Jack was an all action kid. Bubbly and energetic, he was always doing something and willing to try anything. His mum, Viv, says that from the day he was born, he was full of life and always ‘on the go’. “He could never sit still,” says dad Alex.
When Jack turned nine, something changed. The energy was replaced by periods of being absent and dazed. He became so sensitive to light he couldn’t look at an iPad. Viv and Alex took Jack to a neurologist, who agreed to do an MRI. The test showed a large brain tumour.
“I saw it on the screen and I said ‘Tell me, please, that it’s not what I think’”, Alex says. The tumour – classified as a low-grade glioma – had grown very large, but was operable. A successful operation followed and Jack was given a positive prognosis. Viv and Alex were overcome with relief.
“We thought: Thank you God. We are so lucky”, says Viv. Within three months, Jack was back to himself, had returned to school and the ordeal looked like it was over.
But just over a year later, he woke up with a terrible headache and started vomiting. “That’s when the nightmare began”, says Viv. “We went to the hospital and basically never left.”
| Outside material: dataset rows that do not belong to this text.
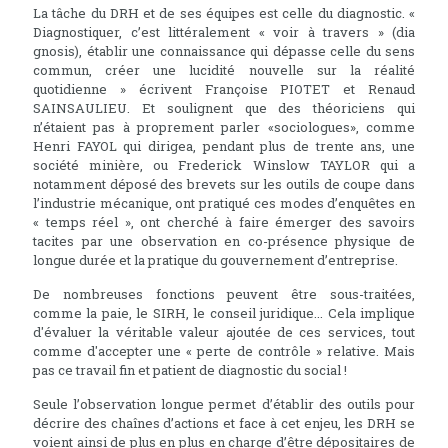
La tâche du DRH et de ses équipes est celle du diagnostic. «
Diagnostiquer, c’est littéralement « voir à travers » (dia
gnosis), établir une connaissance qui dépasse celle du sens
commun, créer une lucidité nouvelle sur la réalité
quotidienne » écrivent Françoise PIOTET et Renaud
SAINSAULIEU. Et soulignent que des théoriciens qui
n’étaient pas à proprement parler «sociologues», comme
Henri FAYOL qui dirigea, pendant plus de trente ans, une
société minière, ou Frederick Winslow TAYLOR qui a
notamment déposé des brevets sur les outils de coupe dans
l’industrie mécanique, ont pratiqué ces modes d’enquêtes en
« temps réel », ont cherché à faire émerger des savoirs
tacites par une observation en co-présence physique de
longue durée et la pratique du gouvernement d’entreprise.
De nombreuses fonctions peuvent être sous-traitées,
comme la paie, le SIRH, le conseil juridique... Cela implique
d'évaluer la véritable valeur ajoutée de ces services, tout
comme d'accepter une « perte de contrôle » relative. Mais
pas ce travail fin et patient de diagnostic du social !
Seule l’observation longue permet d’établir des outils pour
décrire des chaînes d’actions et face à cet enjeu, les DRH se
voient ainsi de plus en plus en charge d’être dépositaires de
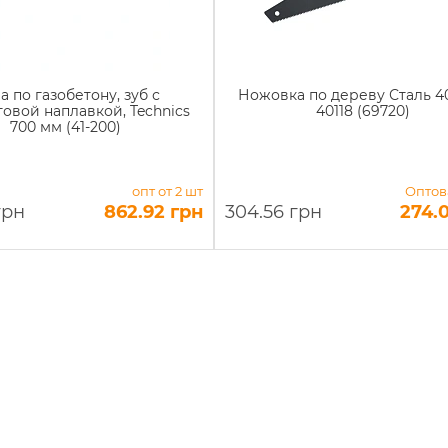
а по газобетону, зуб с
Ножовка по дереву Сталь 4
овой наплавкой, Technics
40118 (69720)
700 мм (41-200)
опт от 2 шт
Оптов
грн
862.92 грн
304.56 грн
274.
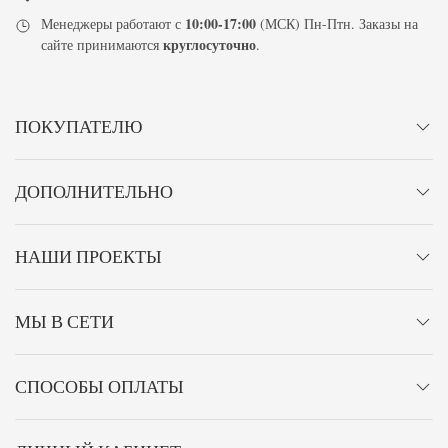
10:00-17:00
Менеджеры работают с
(МСК) Пн-Птн. Заказы на
круглосуточно
сайте принимаются
.
ПОКУПАТЕЛЮ
ДОПОЛНИТЕЛЬНО
НАШИ ПРОЕКТЫ
МЫ В СЕТИ
СПОСОБЫ ОПЛАТЫ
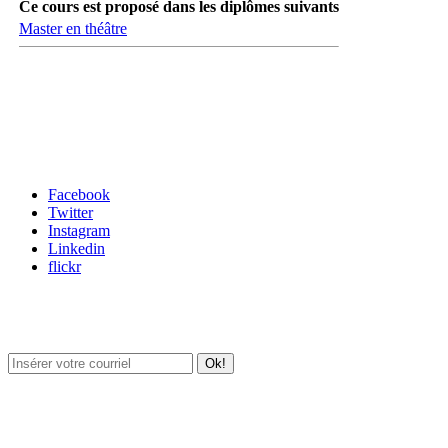
Ce cours est proposé dans les diplômes suivants
Master en théâtre
Carrefour des médias sociaux
Facebook
Twitter
Instagram
Linkedin
flickr
Newsletter / USJ Culture
Newsletter / USJ Nouvelles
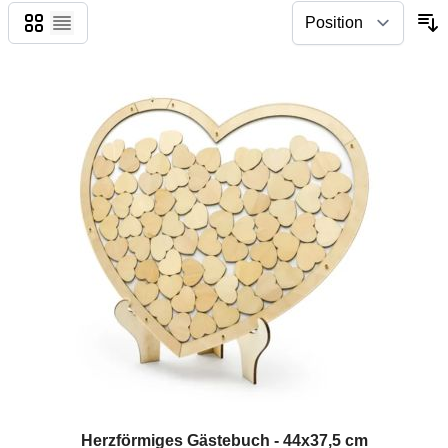
Grid
List
Herzförmiges Gästebuch - 44x37,5 cm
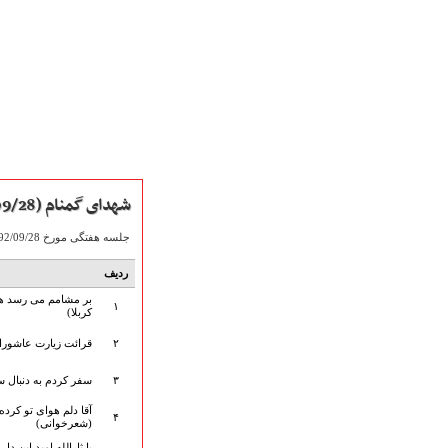
شهدای گمنام (1392/09/28)
جلسه هفتگی مورخ 92/09/28 هیأت «شهدای گمنام» با قرائت زیارت عاشورای امام حسین (ع) توسط حاج میثم مطیعی و مداحی برادر امیر عباسی به صورت صوتی آماده دریافت می باشد.
ردیف
بر مشامم می رسد هر 
صفحه نخست
۱
کربلا)
متن اشعـــــار
۲
قرائت زیارت عاشورای
متن مستند مقاتل
نگارخـــانه
۳
سفر کردم به دنبال سر
ویدئو و کلیپ
آقا دلم هوای تو کرده
اخبـــــار و رویـــدادها
۴
(شعرخوانی)
پخش زنده مراسم
یا ثارالله امید این دل 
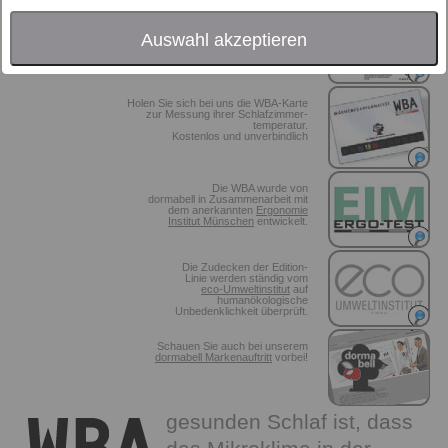
Prospekt hier auch ausdrucken.
einen
Auswahl akzeptieren
Holen Sie sich bei uns die WBA-Karte
zur Messung ihrer Schlafzimmer-
temperatur.
Kostenlos und unverbindlich
Die WBA wurde von
dormabell in Zusammenarbeit mit
dem anerkannten
Ergonomie
Institut Münschen
entwickelt.
Die Zudecken der Edition-
Linie werden ständig vom
eco-Umweltinstitut
auf
humanökologische
Unbedenklichkeit überprüft.
Schauen Sie auch bei unserem
dormabell Markenauftritt
vorbei!
gesunden Schlaf ist, dass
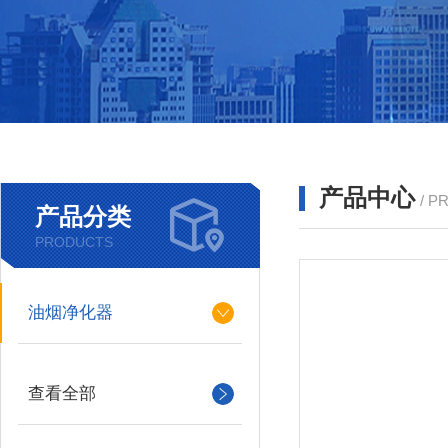
产品中心
/ P
产品分类
PRODUCTS
油烟净化器
查看全部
This time was much worse. Jack was screaming with pain. It was so unbearable the pain management team couldn’t treat him. “He said to me ‘Why am I in so much pain? Why can’t they stop this pain?’” says Viv. “I hope no one ever has to see a kid in that much pain.”
A raft of scans and other tests were run, but nobody could work out what was making Jack so sick. Another brain operation revealed that there was no clearly visible tumour to remove, instead it was everywhere from the bottom of his spine to the top of Jack’s brain.
Fluid was building on his brain, causing immense pressure and resulting in the side of his head popping out. Lumbar punctures became a weekly requirement to relieve the pressure and provide temporary relief from the pain.
For Jack and Viv, to see their vibrant young boy bed bound was truly frightening. This was not the Jack they knew. “To see him so motionless and just no zest for life, it was really frightening because we don’t know Jack that way,” says Viv.
Jack’s condition was rapidly deteriorating and he was running out of options. Chemotherapy was not working. He was no longer able to walk and was close to losing his sight. Alex recalled. “At one point Jack asked me ‘Am I going to die?’”Jack before he was treated through the Zero Childhood Cancer Program
Jack was enrolled on the Zero Childhood Cancer program, a national clinical trial for children with high-risk cancers. Samples of Jack’s tumour were sent to the labs at Children’s Cancer Institute, where researchers analysed Jack’s tumour with the latest technology. They were able to identify a specific genetic mutation called BRAF V600E, which was likely to be driving its aggressive growth. They then discovered a combination of drugs that could target the mutation, and a new personalised treatment plan was recommended.
Within a matter of days, Jack’s condition improved. He was sitting up in bed, wanting to move around. In seven days, he stood up. “It was miraculous. In just days Jack was transformed back to himself,” says Viv.
Six weeks later, he was not only out of the wheelchair, he was playing tennis and riding his bike. “He went from harsh treatment to a couple of pills a day,” says Alex.
Bright and fun loving, Jack is back into everything, even winning a first and second place in his school’s athletics carnival – an amazing feat for someone who had been so sick. Viv explained, “Today, you wouldn’t know he had been ill, never mind that he’d had a brain tumour!”
Viv and Alex are incredibly grateful for Zero Childhood Cancer. Jack just turned 12 and they are thrilled to see him so healthy. “We got to celebrate another precious birthday with our son,” says Viv. “And I hope that, because of Zero Childhood Cancer, there will be many more to follow.”